> REQUEST 1
According to the interview transcript below, what can photoelectric observation of minor-planet occultations by the moon provide information about?
> REQUEST 2
List every activity that Herget attributes to the Office of Naval Research in the interview transcript below.
> REQUEST 3
Write the next part of the interview transcript below, picking up after its final sentence.

> QUOTED PASSAGE
★ ★ ★ ★

Well, the first one: I’m not any kind of a predictor on anything. I don’t see any reason why it should be any worse in the future that it has been in the past. There are certain drawbacks to having a civil service organization which tries to act like a university research organization. They have been victimized by the governmental circumstances in several respects. One of them is that they get an operations budget and separately they must get a research budget from the Office of Naval Research so that they are not completely at liberty. They have to keep two accounts, keep things separate in each pocket, so to speak. And that’s not a good thing if you can get along without it. But I think the personnel as I see them now is no worse than it has been in the past, and I don’t see any reason why this shouldn’t continue to go on as they have been. A lot depends on which captain they happen to get.

DeVorkin:

Well, if they were to go under the Office of Naval Research completely?

Herget:

Well, they’re not going under them, because that’s not an organization in the Navy that operates anything. They just oversee the research that’s going on and see what ought to be going on that isn’t and funding it.

DeVorkin:

But there was some research arm of the Navy that was totally under the Office of Naval Research. [6]

Herget:

I don’t know; it may be. I never delved into it very much. ONR gave out grant money. I guess a couple of times I got some, but I really don’t know too much about it. I think the other part is two separate problems entirely. If the occultations of minor planets by the moon are observed photoelectrically, it is possible to get information concerning the diameters of these planets. There are certain problems that are involved because you don’t know that you’re getting specular reflection everywhere over the whole diameter and therefore you may get a smaller diameter than the real one when you have only the light curve to go by. However, I think it is a very good adjunct to the infrared work that has been done by Clark Chapman and those fellows, and I have done a great deal of ephemeris computing to support their work in the last three or four years. The grazing occultation business, as far as I can see, primarily contributes to the observations of the moon in latitude, and it’s true that if you get situated in the right place, you can see the moon going up in between the mountains and valleys and all that. But I think that’s more of passing curious interest than would be of any scientific value. Nobody’s going to be able to make a contour map of the moon by waiting for grazing occultations. But it does have a bearing on the latitude observations of the moon. So I think each has its own place, and I am all in favor of their getting these minor planet occultations providing they get observed with good photoelectrical equipment and get the timing tied in accurately, not that it’s just a sport for someone.

★ ★ ★ ★

> ENTRIES SHOWN

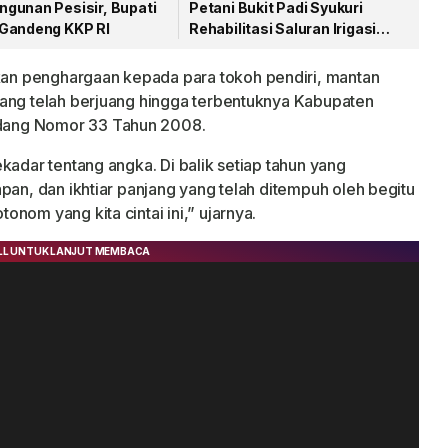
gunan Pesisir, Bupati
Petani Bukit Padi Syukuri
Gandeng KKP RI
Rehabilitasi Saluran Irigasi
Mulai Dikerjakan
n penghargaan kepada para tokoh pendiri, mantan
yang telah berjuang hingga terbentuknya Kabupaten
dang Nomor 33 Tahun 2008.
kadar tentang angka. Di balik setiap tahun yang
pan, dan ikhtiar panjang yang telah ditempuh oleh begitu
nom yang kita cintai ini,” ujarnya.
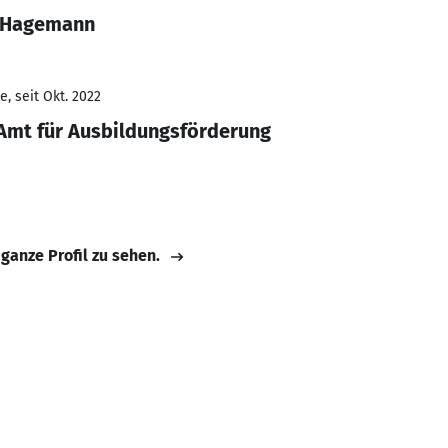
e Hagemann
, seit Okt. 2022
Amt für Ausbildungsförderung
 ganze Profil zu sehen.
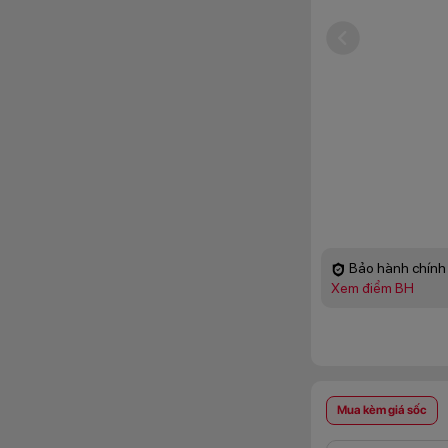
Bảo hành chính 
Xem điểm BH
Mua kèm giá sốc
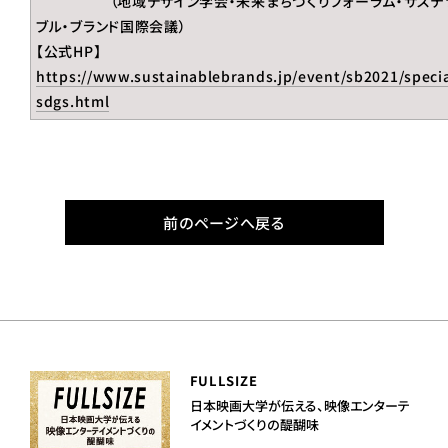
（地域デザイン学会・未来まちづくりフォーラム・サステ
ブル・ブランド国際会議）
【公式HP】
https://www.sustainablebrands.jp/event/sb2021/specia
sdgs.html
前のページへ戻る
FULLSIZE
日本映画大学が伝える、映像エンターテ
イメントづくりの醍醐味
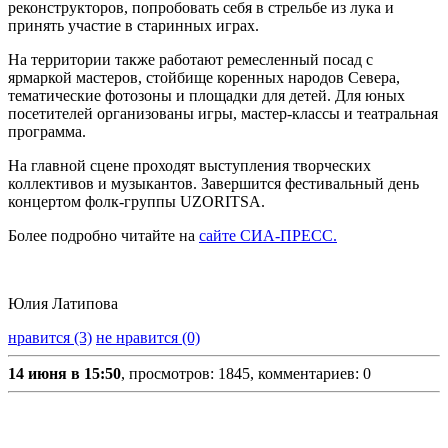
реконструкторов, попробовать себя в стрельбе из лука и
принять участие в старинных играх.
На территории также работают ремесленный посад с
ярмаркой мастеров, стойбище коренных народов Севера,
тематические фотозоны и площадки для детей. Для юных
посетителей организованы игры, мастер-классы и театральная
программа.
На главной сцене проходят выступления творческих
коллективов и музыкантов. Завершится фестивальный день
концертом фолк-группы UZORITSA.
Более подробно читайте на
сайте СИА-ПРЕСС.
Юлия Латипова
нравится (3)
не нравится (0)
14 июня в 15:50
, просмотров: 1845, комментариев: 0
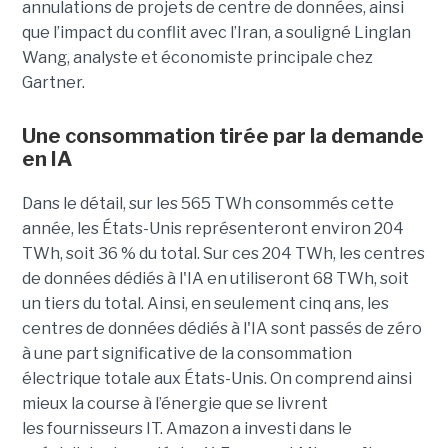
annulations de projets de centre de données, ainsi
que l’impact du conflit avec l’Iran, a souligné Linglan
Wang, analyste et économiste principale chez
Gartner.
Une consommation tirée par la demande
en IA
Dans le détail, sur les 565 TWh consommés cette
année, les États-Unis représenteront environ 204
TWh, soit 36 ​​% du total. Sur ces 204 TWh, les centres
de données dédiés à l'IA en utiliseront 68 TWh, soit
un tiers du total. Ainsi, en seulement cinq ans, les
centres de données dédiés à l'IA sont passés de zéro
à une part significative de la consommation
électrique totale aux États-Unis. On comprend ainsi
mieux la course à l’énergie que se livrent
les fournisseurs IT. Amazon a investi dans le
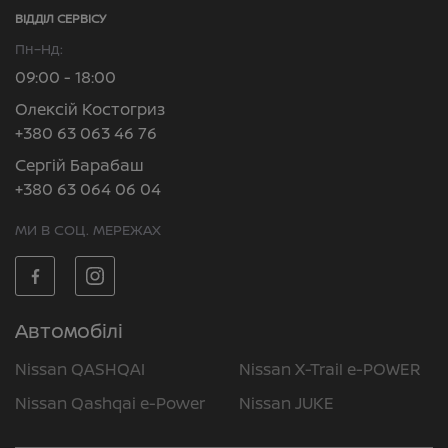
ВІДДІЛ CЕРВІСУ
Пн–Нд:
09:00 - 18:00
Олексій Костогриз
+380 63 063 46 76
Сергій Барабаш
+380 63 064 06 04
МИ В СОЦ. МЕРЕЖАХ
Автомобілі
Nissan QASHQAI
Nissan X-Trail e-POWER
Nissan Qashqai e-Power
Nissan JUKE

★ ★ ★ ★

> ANSWER SECTION 1
The diameters of the minor planets.

> ANSWER SECTION 2
- Overseeing the research that's going on
- Seeing what ought to be going on that isn't
- Funding that research
- Giving out grant money

> ANSWER SECTION 3
DeVorkin:

Yes, I can appreciate that.

Herget:

It should be able to contribute good information supplementing and supporting the other kind of physical information we have. I’m very surprised at the very low albedos that Chapman seems to get, and if this is substantiated, why so much the better.

DeVorkin:

How did you feel when you saw some of the first pictures of Phobos and Deimos, which very well could be captured astroids?

Herget:

Well, I figured that’s about what was to be expected, and the fact that they had such relatively large craters, relative to their diameter. I tell you what really has impressed me the most recently; is the discovery that these two minor planets, one of which just about has the period of the earth, and the other one has even a shorter period. Neither of them is named yet. One of them was 1976 AA, and it is in an orbit which is nearly the same as the earth’s orbit, and the period is also nearly the same, so that after it gets observed for the next couple of months when it’s still visible yet, after that it won’t be observable for 20 years, because it has to gain a whole revolution on the earth, and it does that so very slowly, it will take 20 years before it comes around to opposition again, always moving right ahead of the earth, you see, where you can’t see it. And the other one has an even shorter period, and it just impressed on me that there really is a higher probability of something hitting the earth than what I had intuitively thought over all these years, because most of them are out there two or three astronomical units, and who worries? I remember when I started giving lectures on the space program, someone in the audience when we were all finished would say, “Well, now, what is the danger of being hit by one of these things we send up?” So I’d look at them and a long pause and I’d say, “You drove here tonight, didn’t you?” And that was the answer.

DeVorkin:

Did you know about PROJECT ICARUS[7] I believe it was at MIT?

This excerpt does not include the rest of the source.